53 - Il sera permis au tavernier de recevoir un gage pour sa vente dans sa maison seulement, mais non hors de celle-ci.

54 - De plus, nos hommes, les hommes des chevaliers, les hommes de nos hommes ne pourront venir d'aucune manière dans la ville qui est commune.

55 - Si quelque statut est établi pour l'honneur et l'utilité de la ville par le bon avis du maire, des jurés et de dix bourgeois discrets, ce statut restera valable. Et si quelqu'un s'y oppose, il paiera douze deniers, six deniers aux seigneurs, six deniers pour la défense de la ville, et ce qu'ils auront ordonné demeurera ferme et stable.

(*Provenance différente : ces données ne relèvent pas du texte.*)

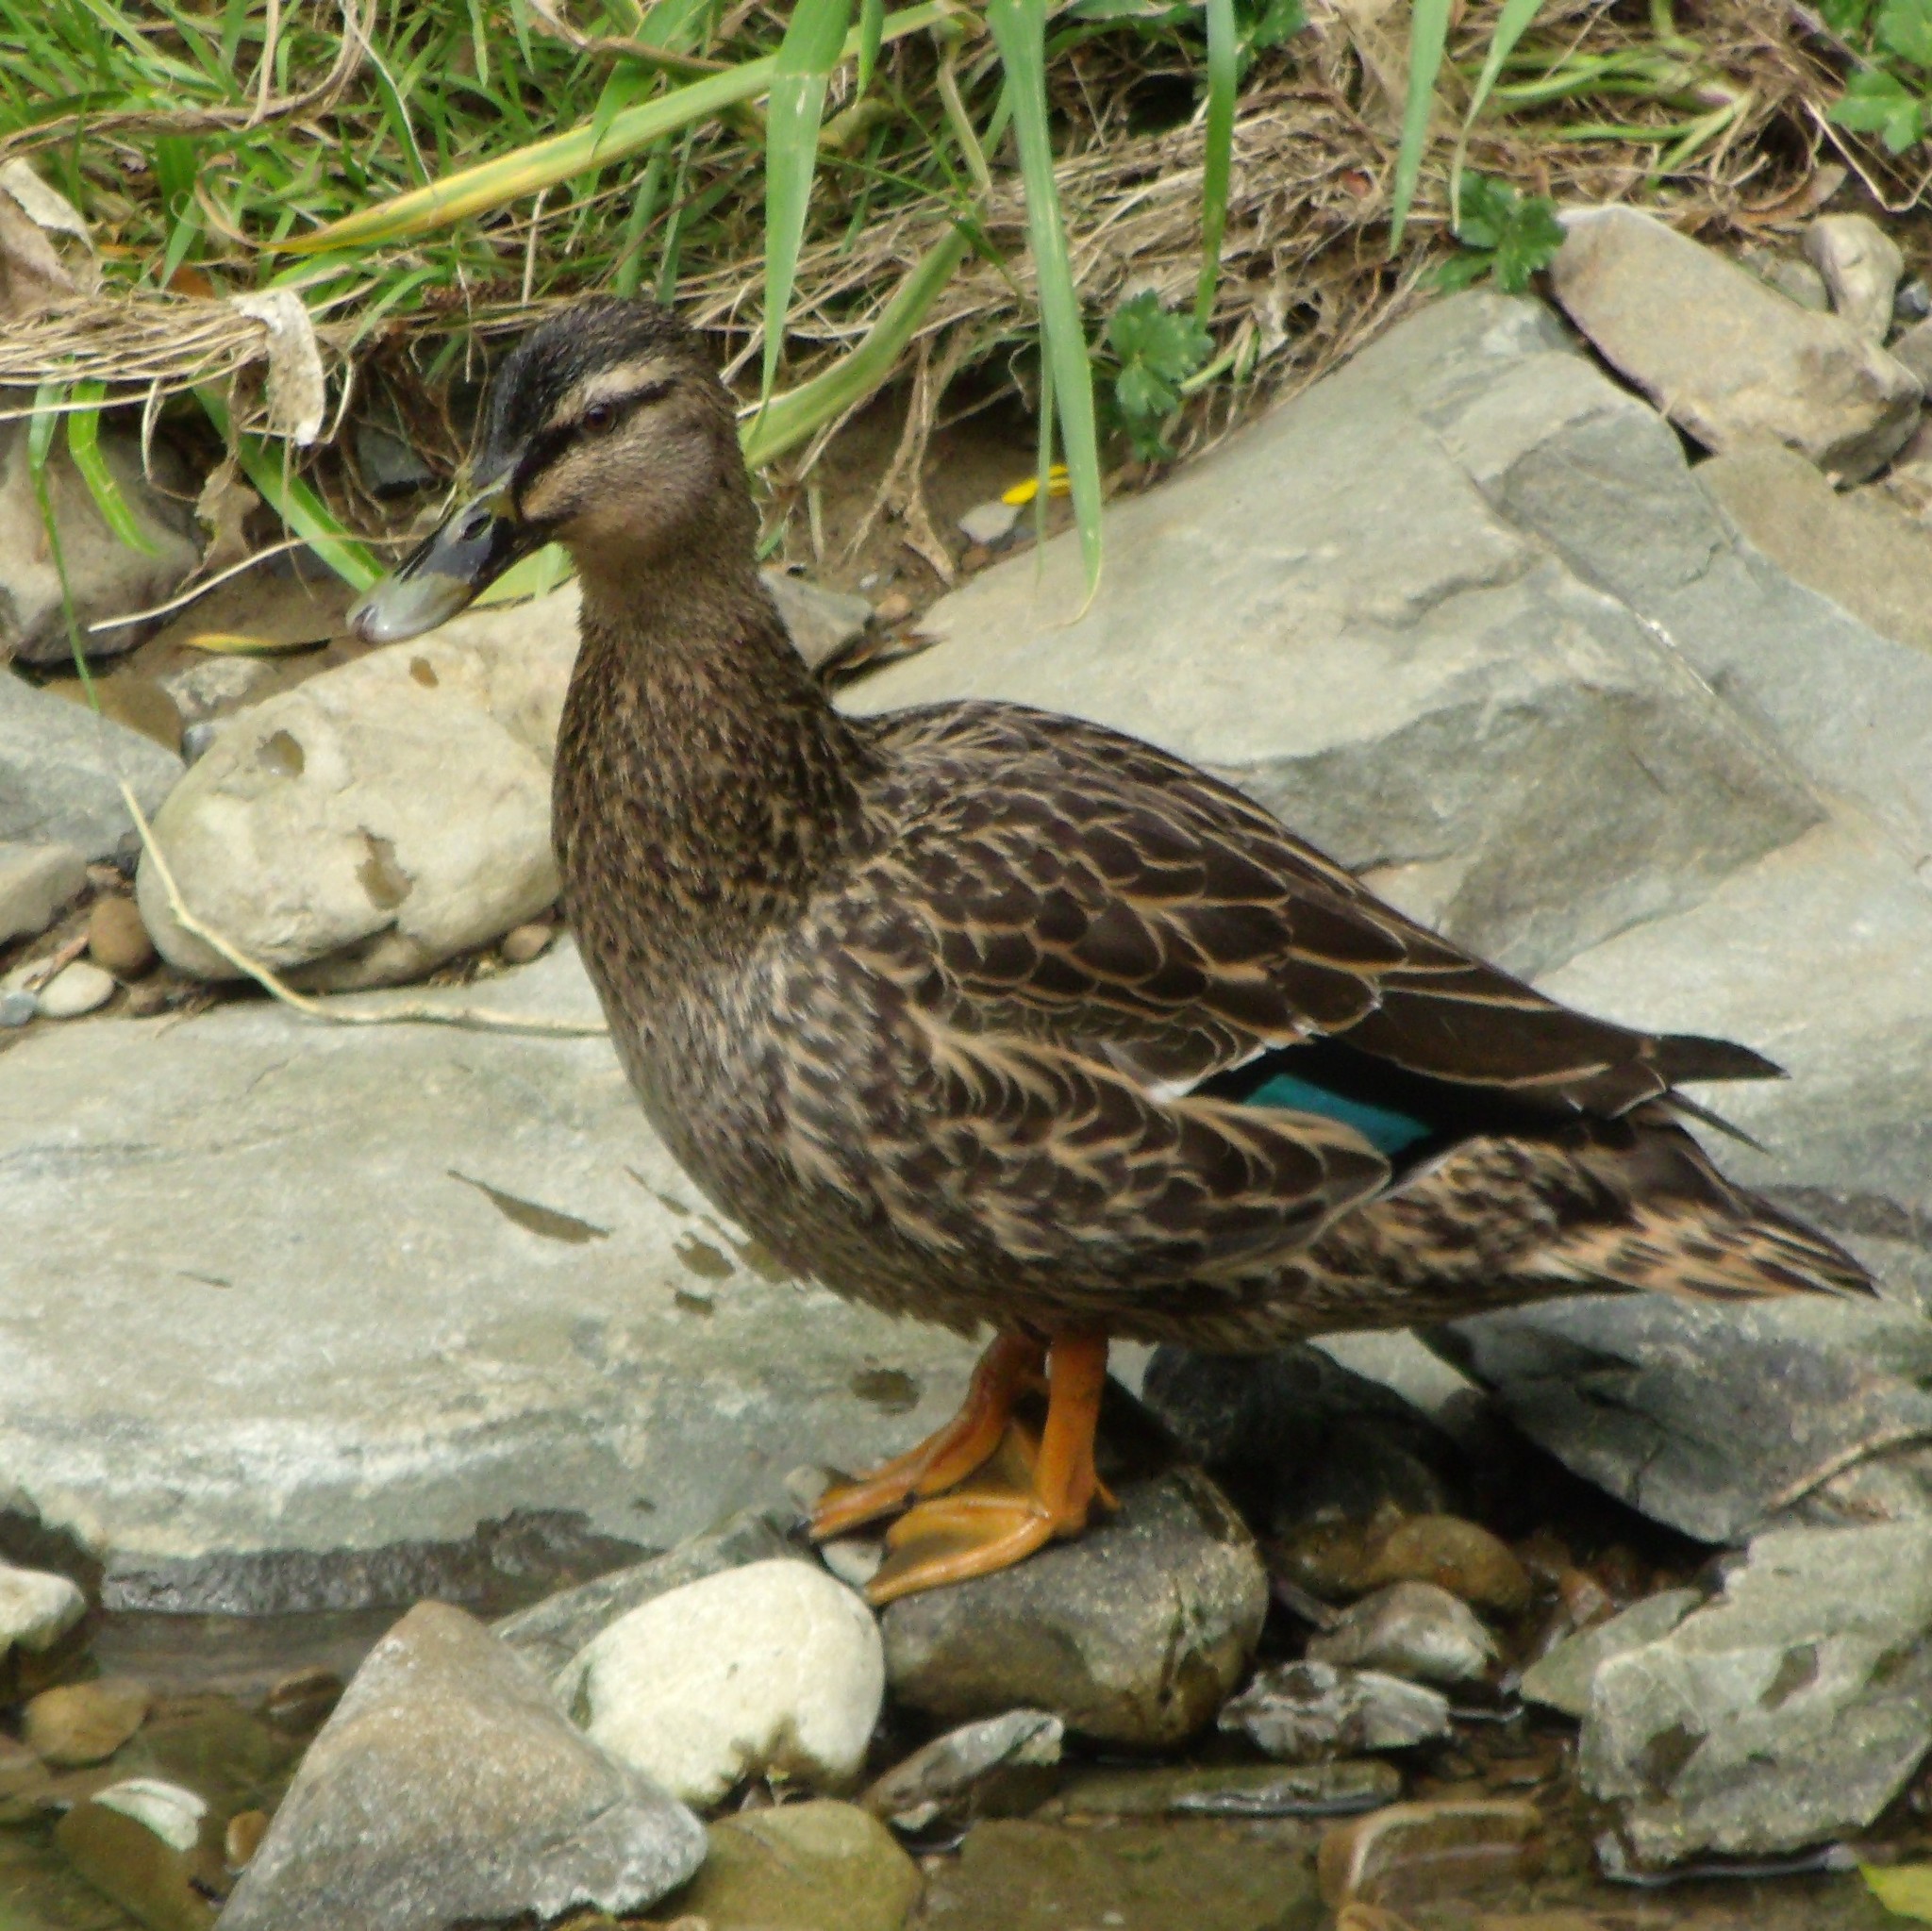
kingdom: Animalia
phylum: Chordata
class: Aves
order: Anseriformes
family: Anatidae
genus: Anas
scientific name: Anas
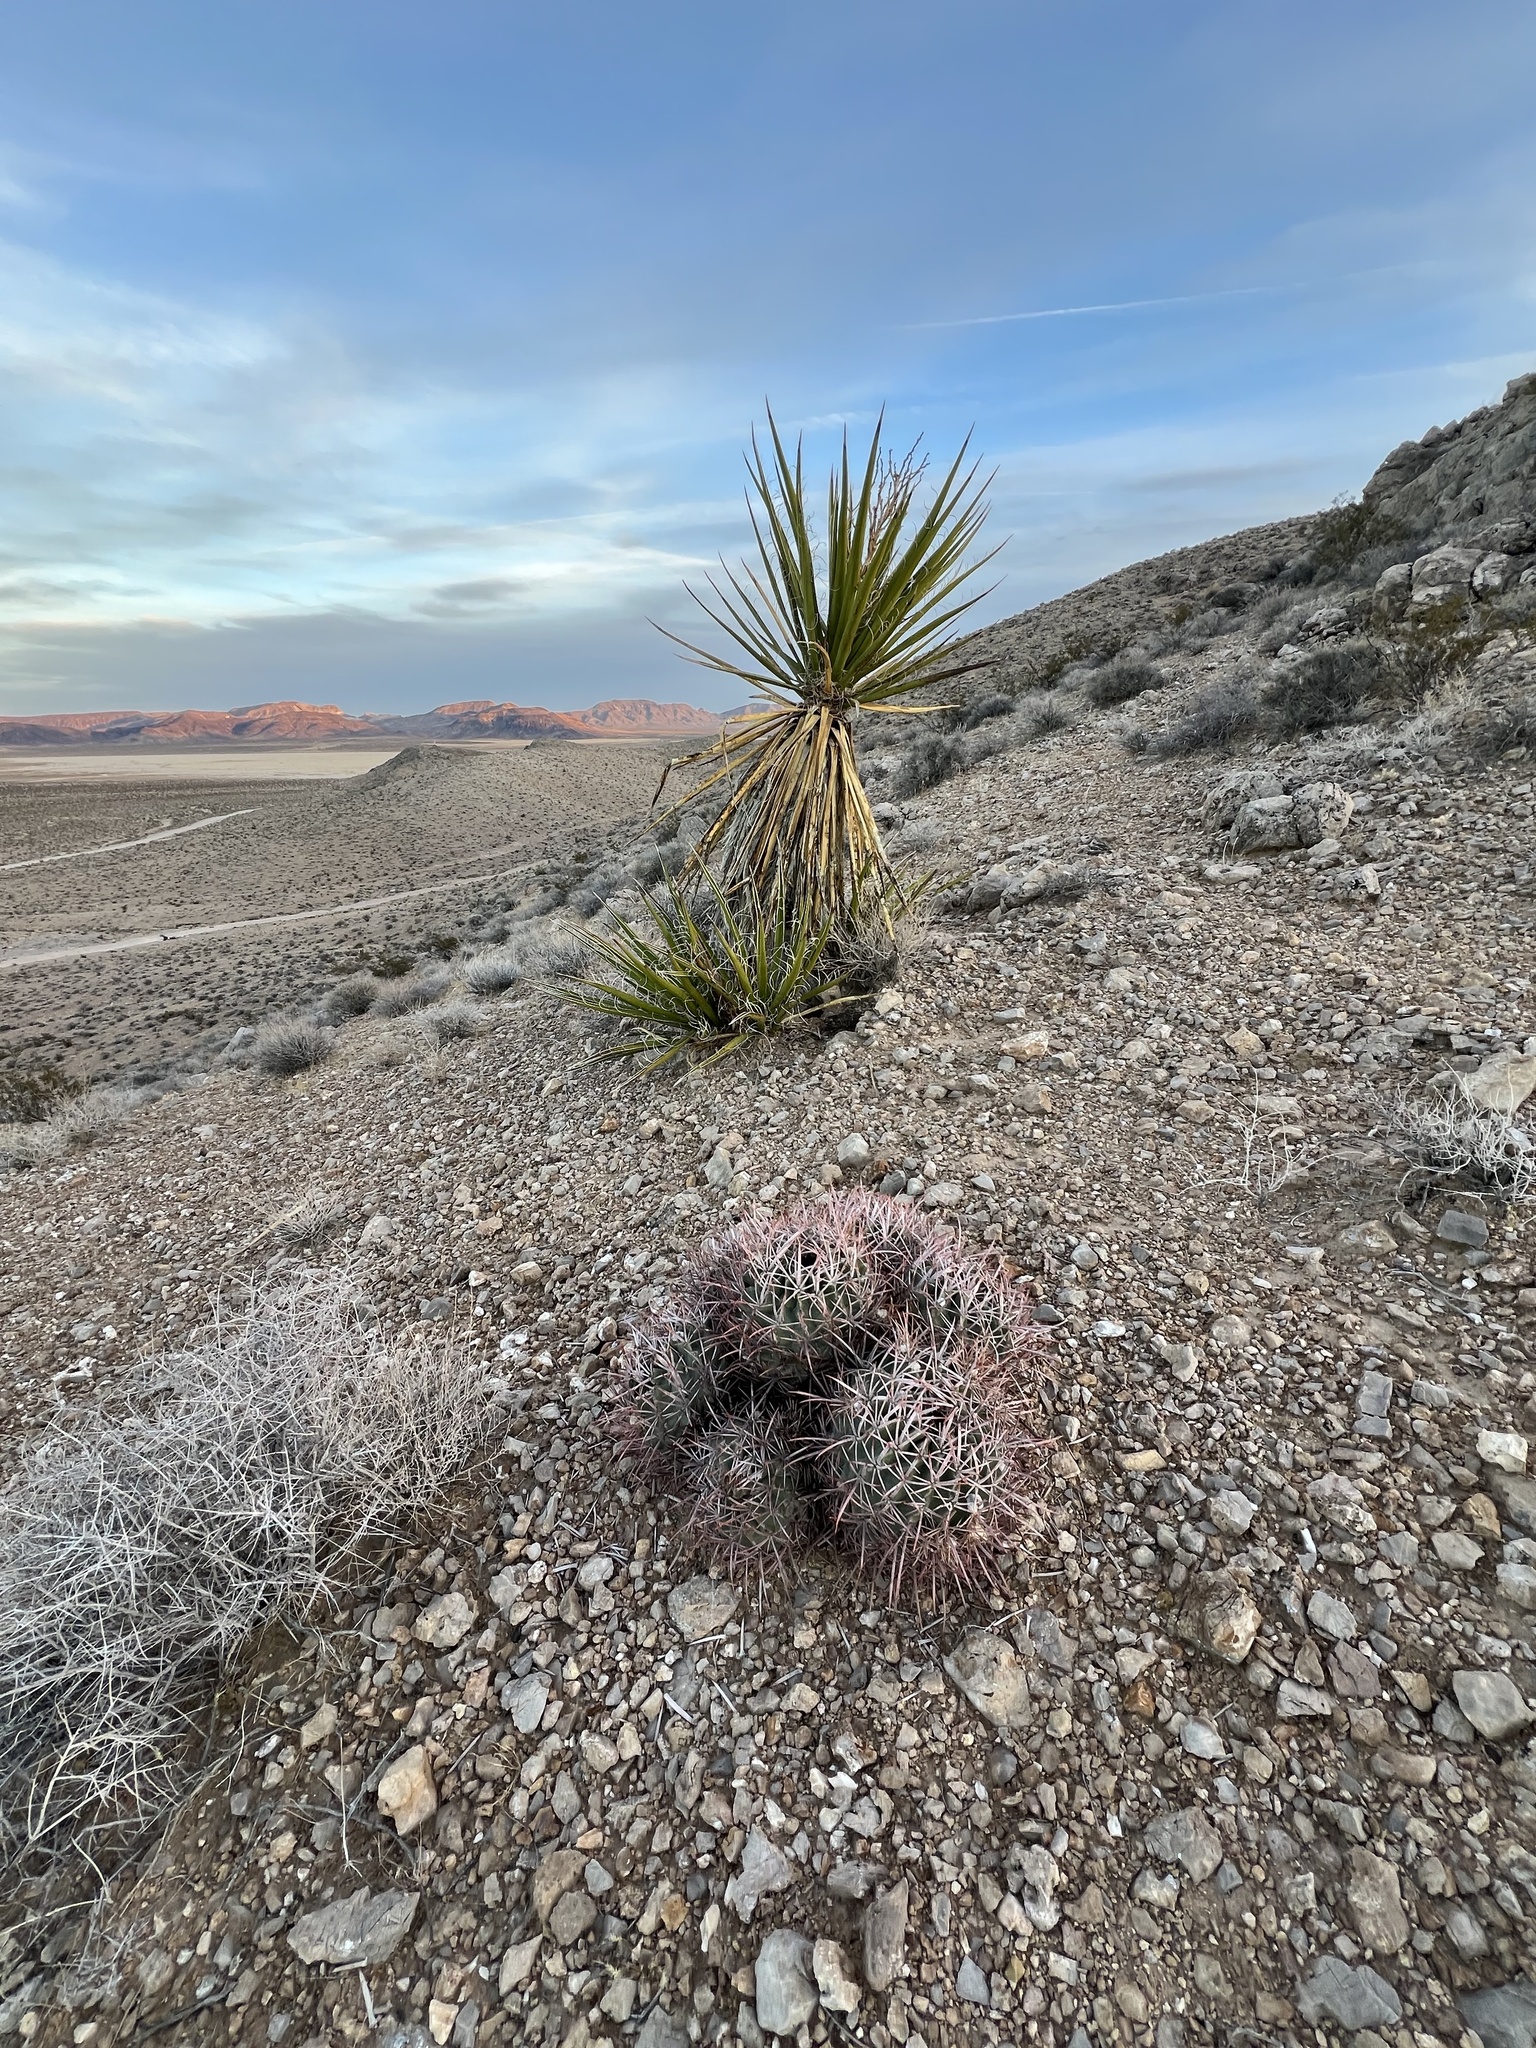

56 - Les bourgeois nous devront le service militaire, de telle façon qu'ils puissent revenir à la commune le jour même ou le lendemain.

57 - Et nous donnerons le droit de procuration aux maires et jurés pour tenir un plaid général chaque année, pour chaque quartier trois sous. Et le maire et les jurés, tant qu'ils seront en leur office, seront francs et quittent de rentes d'une maison et d'un jardin.

Voulant que toutes ces choses restent ratifiées et inaltérables nous les avons confirmées par l'autorité du présent écrit et l'apposition de nos sceaux. Nous sommes engagés par serment à tenir et observer toutes les choses dites. Moi, Gaucher de Châtillon, Elizabeth ma femme, Raoul de Bussy, Beaudoin chevalier de Rémy, Thibaud chevalier de Noisy, Pierre prévôt de Montjay, et Jean prévôt de Crécy, nous avons décidé et afin que l'autorité en soit respectée, nous défendons que quelqu'un donne une interprétation contraire à notre confirmation. Le droit ecclésiastique étant sauf en tout, ainsi que l'autorité du siège apostolique.

Fait en l'an de l'incarnation du verbe, mil deux cent trois.